Rimborsi spese
– Rimborso le spese legali sostenute da un consigliere sottoposto a procedimento penale durante il mandato di sindaco dello stesso comune, conclusosi con la pronuncia di non doversi procedere per intervenuta depenalizzazione del reato contestato.
E' stato richiesto il parere in merito al quesito formulato da un comune, relativamente alla possibilità di rimborsare le spese legali sostenute da un consigliere sottoposto a procedimento penale durante il mandato di sindaco dello stesso comune, conclusosi con la pronuncia di non doversi procedere per intervenuta depenalizzazione del reato contestato.

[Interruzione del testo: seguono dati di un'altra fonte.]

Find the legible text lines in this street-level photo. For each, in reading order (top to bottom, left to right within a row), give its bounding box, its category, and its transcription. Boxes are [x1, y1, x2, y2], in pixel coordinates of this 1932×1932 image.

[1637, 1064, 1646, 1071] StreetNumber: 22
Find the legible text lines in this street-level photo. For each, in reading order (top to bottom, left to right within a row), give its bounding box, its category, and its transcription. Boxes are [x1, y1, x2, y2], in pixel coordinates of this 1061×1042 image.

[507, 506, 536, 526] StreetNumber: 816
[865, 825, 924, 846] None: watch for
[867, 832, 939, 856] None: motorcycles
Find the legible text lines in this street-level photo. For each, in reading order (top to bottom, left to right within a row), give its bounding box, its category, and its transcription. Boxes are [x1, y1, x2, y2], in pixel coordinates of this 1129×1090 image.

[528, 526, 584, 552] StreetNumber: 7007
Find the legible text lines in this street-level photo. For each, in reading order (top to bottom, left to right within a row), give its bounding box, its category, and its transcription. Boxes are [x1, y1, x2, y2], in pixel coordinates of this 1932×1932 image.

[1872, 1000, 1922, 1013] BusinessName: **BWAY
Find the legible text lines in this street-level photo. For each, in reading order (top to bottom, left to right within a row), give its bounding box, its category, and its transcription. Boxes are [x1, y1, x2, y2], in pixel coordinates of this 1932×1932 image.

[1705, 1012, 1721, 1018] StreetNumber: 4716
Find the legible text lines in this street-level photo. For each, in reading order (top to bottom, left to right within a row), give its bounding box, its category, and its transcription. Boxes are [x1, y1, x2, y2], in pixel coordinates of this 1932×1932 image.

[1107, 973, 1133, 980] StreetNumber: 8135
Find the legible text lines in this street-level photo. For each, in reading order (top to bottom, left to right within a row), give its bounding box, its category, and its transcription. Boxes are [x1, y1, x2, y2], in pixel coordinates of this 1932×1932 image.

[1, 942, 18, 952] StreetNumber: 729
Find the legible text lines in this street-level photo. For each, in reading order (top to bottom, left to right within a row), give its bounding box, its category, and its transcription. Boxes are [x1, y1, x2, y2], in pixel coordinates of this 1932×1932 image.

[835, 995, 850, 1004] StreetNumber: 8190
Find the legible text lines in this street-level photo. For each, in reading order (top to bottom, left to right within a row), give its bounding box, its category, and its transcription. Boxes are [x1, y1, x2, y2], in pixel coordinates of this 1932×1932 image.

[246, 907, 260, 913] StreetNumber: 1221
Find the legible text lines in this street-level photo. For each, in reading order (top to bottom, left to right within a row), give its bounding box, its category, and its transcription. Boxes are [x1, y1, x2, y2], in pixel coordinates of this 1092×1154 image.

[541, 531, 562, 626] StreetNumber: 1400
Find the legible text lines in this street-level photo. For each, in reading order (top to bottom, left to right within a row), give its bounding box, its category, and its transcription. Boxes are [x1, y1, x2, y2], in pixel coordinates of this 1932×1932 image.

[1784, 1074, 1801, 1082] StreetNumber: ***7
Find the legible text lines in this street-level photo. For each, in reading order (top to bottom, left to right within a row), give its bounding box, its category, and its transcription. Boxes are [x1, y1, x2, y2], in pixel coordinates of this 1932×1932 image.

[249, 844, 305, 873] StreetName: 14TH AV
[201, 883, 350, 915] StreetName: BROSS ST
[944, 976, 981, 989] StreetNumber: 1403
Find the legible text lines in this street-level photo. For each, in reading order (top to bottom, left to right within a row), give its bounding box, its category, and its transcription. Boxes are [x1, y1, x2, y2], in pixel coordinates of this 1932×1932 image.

Al riguardo, l'orientamento di questo Ministero è di ritenere praticabile la rifusione delle spese legali sostenute dagli amministratori, se gli atti od i fatti dedotti in giudizio sono stati posti in essere nell'espletamento del mandato ed a condizione che, riconosciuta l'assenza di dolo o di colpa grave, il procedimento si sia concluso con una sentenza di assoluzione con formula piena, passata in giudicato.
Il rigore che deve sorreggere la valutazione della rimborsabilità di dette spese è stato confermato da ultimo con la sentenza del Consiglio di Stato, sezione V, n. 2242/2000, che ne ha evidenziato la sostanziale eccezionalità, necessariamente circondata da garanzie procedimentali che non hanno valore puramente formale, ma mirano ad accertare la presenza dei necessari presupposti sostanziali della pretesa, la quale, in ultima analisi, postula l'accertamento dell'assenza di responsabilità dell'amministratore in relazione al fatto generatore dell'esborso anticipato nel giudizio penale.
Ha altresì ribadito, con richiamo alla giurisprudenza ordinaria, che, ai fini del rimborso, è necessario accertare che le spese siano state sostenute a causa e non semplicemente in occasione dell'incarico e sempre entro il limite costituito dal positivo e definitivo accertamento della mancanza di responsabilità penale degli amministratori che hanno sostenuto le spese legali.
Ulteriori condizione è l'assenza di un conflitto d'interessi tra l'attività dell'amministrazione e la condotta dell'amministratore, da valutarsi ex post a coclusione del procedimento (cfr: Corte di Cassazione, sez. I, sent. n. 15724 del 13/12/2000 e n. 54 del 03/01/02). In base all'orientamento della magistratura (Corte dei Conti, sezioni riunite,18/06/1986, n. 138,; TAR Lombardia, sez. III, 14/01/1993, n. 14; TAR Piemonte, sez. II, 28/02/1995, n. 138; Consiglio di Stato. Sezione VI, n. 13/01/1994, n. 20) il contrasto di interessi va escluso quando l'amministratore abbia adottato atti d'ufficio nell'esclusivo interesse dell'amministrazione e non può pertanto essere valutato in astratto ed ex ante, cioè con puro e semplice riferimento alle accuse rubricate, ma deve essere preso in considerazione in concreto, a conclusione del processo, tenuto conto dell'esito dell'istruttoria e del conseguente giudizio.
Nella fattispecie, si osserva che, sebbene la formula assolutoria piena si imponga anche in caso di 'abolitio criminis' determinata dalla depenalizzazione del reato e che tale evento fa venire meno, ancor più che la validità e la efficacia della norma penale incriminatrice, la sua stessa esistenza nell'ordinamento, (Cass. VI, sent. 356 del 14/01/2000 - Cass. III, sent. 1554440 del 23/11/90 - Cass. III, sent. 9096 del 6/10/93), risulta carente il requisito dell'assenza di conflitto di interessi, nella ricostruzione giurisprudenziale sopra richiamata, attesa la persistente illiceità del comportamento che, sanzionato prima penalmente, lo è ora in via amministrativa; circostanza che non rende ammissibile, nel caso in esame, la rifusione delle spese legali sostenute.